What you need to do | Substitute "Startseite" for "Homepage" in the entries from the start through the line containing "Viernes, 07 de agosto del 2026", inclusive. Write those lines out again with nothing else changed.

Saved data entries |
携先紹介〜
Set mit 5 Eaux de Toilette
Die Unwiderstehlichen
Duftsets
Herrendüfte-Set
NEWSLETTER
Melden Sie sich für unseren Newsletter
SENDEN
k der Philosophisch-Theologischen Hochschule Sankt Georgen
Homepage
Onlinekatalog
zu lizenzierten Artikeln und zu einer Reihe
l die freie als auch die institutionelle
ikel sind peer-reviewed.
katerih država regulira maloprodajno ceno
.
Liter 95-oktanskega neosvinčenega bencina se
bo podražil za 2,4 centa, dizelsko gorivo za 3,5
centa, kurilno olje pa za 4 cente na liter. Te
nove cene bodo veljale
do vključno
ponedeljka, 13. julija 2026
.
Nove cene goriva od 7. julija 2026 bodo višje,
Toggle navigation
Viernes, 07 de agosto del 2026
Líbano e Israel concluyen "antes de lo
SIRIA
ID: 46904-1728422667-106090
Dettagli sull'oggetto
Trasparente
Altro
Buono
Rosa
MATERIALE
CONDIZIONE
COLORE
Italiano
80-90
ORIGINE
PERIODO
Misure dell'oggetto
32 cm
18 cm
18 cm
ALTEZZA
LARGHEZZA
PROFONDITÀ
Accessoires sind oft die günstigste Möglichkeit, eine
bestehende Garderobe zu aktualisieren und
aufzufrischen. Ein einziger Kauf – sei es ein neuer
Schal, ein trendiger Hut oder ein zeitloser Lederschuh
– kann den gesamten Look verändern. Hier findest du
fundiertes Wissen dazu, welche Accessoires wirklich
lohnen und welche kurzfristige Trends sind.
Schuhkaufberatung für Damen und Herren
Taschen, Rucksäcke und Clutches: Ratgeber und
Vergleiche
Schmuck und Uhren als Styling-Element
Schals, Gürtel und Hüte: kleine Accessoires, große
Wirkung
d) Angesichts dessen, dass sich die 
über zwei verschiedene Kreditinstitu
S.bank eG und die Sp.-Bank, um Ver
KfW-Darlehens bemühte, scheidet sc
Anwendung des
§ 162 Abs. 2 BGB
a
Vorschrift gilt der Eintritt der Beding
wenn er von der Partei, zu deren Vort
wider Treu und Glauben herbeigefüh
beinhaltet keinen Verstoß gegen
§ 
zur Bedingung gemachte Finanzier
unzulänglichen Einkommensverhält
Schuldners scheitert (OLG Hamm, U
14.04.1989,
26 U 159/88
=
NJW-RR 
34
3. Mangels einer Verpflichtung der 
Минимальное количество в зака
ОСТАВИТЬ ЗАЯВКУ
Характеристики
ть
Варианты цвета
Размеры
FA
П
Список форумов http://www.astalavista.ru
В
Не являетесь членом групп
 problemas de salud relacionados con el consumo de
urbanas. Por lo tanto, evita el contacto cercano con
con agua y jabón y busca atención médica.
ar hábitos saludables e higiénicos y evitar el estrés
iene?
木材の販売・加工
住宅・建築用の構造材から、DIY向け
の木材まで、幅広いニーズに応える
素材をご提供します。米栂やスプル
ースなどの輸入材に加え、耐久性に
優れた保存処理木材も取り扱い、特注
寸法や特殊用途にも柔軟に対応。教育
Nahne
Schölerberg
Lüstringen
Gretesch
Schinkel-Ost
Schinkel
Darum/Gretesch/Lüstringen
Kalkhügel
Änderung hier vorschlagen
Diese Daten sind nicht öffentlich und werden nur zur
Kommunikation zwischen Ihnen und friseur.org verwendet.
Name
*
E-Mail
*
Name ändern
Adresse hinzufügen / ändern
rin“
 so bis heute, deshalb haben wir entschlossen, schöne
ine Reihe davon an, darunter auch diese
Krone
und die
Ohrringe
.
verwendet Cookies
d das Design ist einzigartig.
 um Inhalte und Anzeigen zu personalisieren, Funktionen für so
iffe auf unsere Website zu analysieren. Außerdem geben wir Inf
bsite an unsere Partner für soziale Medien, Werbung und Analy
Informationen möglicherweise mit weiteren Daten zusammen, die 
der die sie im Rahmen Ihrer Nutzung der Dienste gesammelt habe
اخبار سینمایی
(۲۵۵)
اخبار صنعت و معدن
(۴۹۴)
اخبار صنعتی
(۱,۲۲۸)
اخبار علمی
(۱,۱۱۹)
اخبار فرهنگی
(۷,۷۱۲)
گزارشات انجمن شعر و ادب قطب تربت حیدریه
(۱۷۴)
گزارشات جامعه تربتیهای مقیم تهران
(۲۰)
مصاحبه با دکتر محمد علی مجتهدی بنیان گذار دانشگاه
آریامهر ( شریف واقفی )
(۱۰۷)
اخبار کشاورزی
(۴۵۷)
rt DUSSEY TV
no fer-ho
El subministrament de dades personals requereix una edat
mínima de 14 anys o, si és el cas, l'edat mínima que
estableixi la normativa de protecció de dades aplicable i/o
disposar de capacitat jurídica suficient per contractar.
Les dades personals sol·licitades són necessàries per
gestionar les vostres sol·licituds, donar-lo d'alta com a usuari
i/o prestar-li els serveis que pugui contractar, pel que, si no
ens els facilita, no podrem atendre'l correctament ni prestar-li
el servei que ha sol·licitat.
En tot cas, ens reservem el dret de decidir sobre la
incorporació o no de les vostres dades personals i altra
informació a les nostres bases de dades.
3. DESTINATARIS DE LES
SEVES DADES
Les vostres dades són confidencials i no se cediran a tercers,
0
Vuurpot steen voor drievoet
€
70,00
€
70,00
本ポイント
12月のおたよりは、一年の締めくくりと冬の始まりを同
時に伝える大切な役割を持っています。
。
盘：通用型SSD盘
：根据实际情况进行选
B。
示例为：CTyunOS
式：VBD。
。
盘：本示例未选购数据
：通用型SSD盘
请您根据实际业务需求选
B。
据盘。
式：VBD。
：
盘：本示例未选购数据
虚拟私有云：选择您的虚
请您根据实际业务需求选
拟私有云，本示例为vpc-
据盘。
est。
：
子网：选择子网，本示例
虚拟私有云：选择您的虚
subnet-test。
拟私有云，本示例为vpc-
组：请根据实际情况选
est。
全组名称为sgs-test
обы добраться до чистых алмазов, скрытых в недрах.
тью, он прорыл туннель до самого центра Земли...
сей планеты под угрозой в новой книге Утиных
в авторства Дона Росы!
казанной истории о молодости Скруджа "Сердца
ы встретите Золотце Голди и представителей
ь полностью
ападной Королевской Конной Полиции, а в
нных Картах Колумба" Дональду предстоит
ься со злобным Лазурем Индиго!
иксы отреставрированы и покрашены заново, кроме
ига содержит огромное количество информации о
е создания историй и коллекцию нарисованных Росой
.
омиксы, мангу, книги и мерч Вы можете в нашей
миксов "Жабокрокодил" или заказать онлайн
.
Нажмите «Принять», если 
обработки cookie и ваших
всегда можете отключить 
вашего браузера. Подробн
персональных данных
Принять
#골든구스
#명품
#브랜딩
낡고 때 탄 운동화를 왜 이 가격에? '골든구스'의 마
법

Result for this exercise |
携先紹介〜
Set mit 5 Eaux de Toilette
Die Unwiderstehlichen
Duftsets
Herrendüfte-Set
NEWSLETTER
Melden Sie sich für unseren Newsletter
SENDEN
k der Philosophisch-Theologischen Hochschule Sankt Georgen
Startseite
Onlinekatalog
zu lizenzierten Artikeln und zu einer Reihe
l die freie als auch die institutionelle
ikel sind peer-reviewed.
katerih država regulira maloprodajno ceno
.
Liter 95-oktanskega neosvinčenega bencina se
bo podražil za 2,4 centa, dizelsko gorivo za 3,5
centa, kurilno olje pa za 4 cente na liter. Te
nove cene bodo veljale
do vključno
ponedeljka, 13. julija 2026
.
Nove cene goriva od 7. julija 2026 bodo višje,
Toggle navigation
Viernes, 07 de agosto del 2026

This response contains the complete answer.